Robert Dahlan Al Sadani

01 Agustus 2008

Apel Terpagi atau Apel Kepagian [?]

Salam,

Hari ini tepatnya pukul 06.00 pagi tadi, saya disodori sebuah pemandangan yang sangat luar biasa hebatnya. Ratusan pegawai di jajaran Pemerintah kota Semarang, dalam sepagi itu [pukul 05.00] dikumpulkan di pelataran Balaikota Semarang. Pemandangan ini nampak cukup unik dan sangat jarang saya temui sebelumnya. Sebab, biasanya jajaran aparat negara ini baru akan berangkat pada tidak sepagi itu. Semula saya kira, apakah ini ada kaitannya dengan peringatan Isra' Mi'raj? Kemudian dengan serta merta Pemerintah kota Semarang menggelar sebuah tabligh akbar dengan tema besar 'Kultum Subuh Peringatan Isra' Mi'raj'? Atau karena ini hari Jumat, maka mereka ini dikumpulkan untuk mengikuti kuliah subuh dengan mengundang da'i tenar?

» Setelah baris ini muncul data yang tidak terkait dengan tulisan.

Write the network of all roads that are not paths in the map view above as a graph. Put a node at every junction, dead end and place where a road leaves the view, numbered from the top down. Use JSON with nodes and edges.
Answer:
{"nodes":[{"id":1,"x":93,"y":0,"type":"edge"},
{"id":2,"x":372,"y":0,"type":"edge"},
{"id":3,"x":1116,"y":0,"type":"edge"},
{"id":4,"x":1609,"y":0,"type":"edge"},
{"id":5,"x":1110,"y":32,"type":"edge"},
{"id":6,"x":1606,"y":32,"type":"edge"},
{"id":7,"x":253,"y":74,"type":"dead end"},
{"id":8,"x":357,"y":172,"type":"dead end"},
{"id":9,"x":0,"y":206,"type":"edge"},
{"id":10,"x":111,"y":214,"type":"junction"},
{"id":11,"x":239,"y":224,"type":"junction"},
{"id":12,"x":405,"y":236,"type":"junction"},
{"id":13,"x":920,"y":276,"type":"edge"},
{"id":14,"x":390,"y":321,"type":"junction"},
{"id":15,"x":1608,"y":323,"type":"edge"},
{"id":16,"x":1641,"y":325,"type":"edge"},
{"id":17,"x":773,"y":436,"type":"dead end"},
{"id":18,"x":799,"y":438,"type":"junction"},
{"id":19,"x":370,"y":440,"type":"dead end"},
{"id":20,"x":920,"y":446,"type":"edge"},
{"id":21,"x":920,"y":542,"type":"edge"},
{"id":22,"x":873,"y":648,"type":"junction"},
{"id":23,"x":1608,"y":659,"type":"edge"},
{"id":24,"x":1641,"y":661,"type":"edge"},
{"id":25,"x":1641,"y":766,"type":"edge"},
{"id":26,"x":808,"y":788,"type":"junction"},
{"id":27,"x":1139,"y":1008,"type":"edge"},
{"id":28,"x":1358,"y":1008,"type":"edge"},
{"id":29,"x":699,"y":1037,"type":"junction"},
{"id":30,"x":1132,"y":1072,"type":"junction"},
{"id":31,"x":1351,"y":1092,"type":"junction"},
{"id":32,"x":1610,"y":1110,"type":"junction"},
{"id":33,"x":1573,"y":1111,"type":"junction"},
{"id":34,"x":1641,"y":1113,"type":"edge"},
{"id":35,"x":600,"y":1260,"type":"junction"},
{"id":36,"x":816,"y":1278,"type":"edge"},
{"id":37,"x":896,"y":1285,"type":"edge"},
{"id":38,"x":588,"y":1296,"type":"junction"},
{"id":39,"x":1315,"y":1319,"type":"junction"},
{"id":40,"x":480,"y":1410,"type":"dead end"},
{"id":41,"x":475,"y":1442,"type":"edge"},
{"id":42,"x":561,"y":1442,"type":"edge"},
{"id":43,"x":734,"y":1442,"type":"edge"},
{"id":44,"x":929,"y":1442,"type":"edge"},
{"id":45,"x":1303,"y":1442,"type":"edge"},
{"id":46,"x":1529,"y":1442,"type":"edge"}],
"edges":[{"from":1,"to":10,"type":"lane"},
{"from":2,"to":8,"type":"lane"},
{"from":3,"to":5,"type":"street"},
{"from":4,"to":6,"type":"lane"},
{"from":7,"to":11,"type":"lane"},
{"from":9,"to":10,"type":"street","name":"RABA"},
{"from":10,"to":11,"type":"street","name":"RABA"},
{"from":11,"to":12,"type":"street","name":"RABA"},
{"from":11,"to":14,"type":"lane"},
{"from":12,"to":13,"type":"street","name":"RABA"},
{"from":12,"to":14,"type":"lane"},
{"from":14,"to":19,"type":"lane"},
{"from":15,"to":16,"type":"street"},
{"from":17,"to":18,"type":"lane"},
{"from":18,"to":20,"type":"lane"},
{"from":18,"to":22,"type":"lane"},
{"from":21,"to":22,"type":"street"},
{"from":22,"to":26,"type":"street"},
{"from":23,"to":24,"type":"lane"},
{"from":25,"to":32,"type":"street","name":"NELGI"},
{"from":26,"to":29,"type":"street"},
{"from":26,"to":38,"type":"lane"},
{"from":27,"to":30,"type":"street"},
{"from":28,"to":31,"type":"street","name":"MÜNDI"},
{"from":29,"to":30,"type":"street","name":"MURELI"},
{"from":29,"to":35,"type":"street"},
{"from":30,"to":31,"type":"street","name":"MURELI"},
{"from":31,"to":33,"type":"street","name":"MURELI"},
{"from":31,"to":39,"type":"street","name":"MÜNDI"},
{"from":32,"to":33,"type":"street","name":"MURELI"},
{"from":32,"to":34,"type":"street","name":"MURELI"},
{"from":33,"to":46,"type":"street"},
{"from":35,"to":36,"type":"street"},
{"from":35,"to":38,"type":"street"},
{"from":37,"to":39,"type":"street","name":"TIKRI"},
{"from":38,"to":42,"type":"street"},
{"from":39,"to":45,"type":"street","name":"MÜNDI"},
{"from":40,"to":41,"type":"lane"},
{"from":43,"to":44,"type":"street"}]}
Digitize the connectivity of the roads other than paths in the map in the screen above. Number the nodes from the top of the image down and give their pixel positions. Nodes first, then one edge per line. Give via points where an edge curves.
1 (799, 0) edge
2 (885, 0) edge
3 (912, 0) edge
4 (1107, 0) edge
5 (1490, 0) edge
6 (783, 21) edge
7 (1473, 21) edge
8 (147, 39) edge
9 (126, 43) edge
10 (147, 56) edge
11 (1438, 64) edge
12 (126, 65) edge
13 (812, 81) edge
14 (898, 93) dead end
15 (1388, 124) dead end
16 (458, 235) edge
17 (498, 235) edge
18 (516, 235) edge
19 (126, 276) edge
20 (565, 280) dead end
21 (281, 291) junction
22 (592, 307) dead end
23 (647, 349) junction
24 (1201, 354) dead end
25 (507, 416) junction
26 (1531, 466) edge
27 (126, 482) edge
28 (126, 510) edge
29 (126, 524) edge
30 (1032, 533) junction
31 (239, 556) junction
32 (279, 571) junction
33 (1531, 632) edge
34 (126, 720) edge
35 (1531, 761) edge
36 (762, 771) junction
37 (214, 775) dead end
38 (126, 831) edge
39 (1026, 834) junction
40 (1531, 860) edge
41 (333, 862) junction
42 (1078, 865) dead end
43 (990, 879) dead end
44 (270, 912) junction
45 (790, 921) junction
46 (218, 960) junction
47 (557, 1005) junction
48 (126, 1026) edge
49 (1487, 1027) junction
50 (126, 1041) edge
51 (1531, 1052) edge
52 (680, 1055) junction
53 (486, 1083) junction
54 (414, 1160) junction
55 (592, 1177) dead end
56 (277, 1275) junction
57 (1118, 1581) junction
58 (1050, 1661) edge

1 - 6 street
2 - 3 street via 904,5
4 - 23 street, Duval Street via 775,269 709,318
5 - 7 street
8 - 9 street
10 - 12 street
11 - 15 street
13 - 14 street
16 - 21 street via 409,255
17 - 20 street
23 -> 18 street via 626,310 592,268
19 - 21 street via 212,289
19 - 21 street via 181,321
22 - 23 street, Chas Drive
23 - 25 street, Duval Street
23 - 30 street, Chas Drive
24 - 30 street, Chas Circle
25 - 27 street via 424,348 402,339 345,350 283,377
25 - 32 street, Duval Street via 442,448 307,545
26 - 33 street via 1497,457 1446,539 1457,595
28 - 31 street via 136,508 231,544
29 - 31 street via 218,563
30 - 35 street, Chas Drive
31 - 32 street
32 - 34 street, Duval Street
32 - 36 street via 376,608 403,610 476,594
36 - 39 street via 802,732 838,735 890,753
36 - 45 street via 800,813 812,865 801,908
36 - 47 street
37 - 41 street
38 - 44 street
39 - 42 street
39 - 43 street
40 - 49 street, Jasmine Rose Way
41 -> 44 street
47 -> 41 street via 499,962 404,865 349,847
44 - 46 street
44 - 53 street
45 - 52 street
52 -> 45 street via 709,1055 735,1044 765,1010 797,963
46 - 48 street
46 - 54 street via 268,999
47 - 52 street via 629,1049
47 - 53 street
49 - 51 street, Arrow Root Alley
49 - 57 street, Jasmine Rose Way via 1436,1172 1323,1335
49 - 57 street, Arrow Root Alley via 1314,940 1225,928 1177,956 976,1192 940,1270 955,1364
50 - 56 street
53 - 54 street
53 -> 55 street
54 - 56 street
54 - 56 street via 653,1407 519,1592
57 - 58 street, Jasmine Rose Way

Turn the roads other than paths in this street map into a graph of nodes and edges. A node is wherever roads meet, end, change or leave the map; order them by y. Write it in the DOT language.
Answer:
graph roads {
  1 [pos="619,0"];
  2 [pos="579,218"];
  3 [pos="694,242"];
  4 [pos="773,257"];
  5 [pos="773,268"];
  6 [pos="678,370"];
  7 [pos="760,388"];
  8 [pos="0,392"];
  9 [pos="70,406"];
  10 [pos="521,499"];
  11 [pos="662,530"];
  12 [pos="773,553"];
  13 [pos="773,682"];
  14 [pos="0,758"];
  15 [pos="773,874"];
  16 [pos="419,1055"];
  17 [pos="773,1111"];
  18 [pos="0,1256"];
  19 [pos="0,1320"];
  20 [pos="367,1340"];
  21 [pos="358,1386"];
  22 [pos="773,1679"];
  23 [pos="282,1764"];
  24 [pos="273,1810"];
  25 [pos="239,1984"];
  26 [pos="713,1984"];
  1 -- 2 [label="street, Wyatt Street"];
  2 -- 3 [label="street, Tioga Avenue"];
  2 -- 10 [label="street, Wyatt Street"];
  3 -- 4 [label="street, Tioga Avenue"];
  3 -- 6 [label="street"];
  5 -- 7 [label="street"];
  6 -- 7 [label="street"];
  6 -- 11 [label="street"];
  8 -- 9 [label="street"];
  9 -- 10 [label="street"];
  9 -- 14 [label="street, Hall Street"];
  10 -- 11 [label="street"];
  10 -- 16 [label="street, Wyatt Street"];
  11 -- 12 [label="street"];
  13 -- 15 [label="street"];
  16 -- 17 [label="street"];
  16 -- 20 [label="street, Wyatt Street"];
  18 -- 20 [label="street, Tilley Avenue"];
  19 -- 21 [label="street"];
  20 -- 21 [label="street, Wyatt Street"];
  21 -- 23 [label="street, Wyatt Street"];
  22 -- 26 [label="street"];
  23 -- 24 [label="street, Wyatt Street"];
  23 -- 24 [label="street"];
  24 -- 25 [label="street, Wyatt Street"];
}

Ternyata tidak. Perkiraan saya ini bahkan jauh meleset. Sebab, kalau mereka mau mengadakan sebuah pengajian, tentu busana yang mereka kenakan ini jelas bukan satu setel pakaian olahraga. Nah, asumsi saya kini berubah lagi. Mungkin, mereka akan melakukan jalan sehat. Karena mereka-mereka ini kan sudah terlalu sering mengendarai sepeda motor atau mobil-mobil dinas. Jadi, supaya lebih sedikit sehat, mereka harus diperjalansehatkan. Kata banyak orang ini salah satu cara untuk mengusir stress dan sedikit mampu mengurangi tekanan darah tinggi. Ya, karena dengan sedikit menggerakkan badan ini, tentu akan sedikit memberikan peluang bagi jantung ini akan lebih dapat memompa aliran darah ini dengan teratur. Tapi, sepanjang itu dilakukan dengan baik dan di lingkungan yang bersih. Lah kalau di tengah kota seperti Semarang ini?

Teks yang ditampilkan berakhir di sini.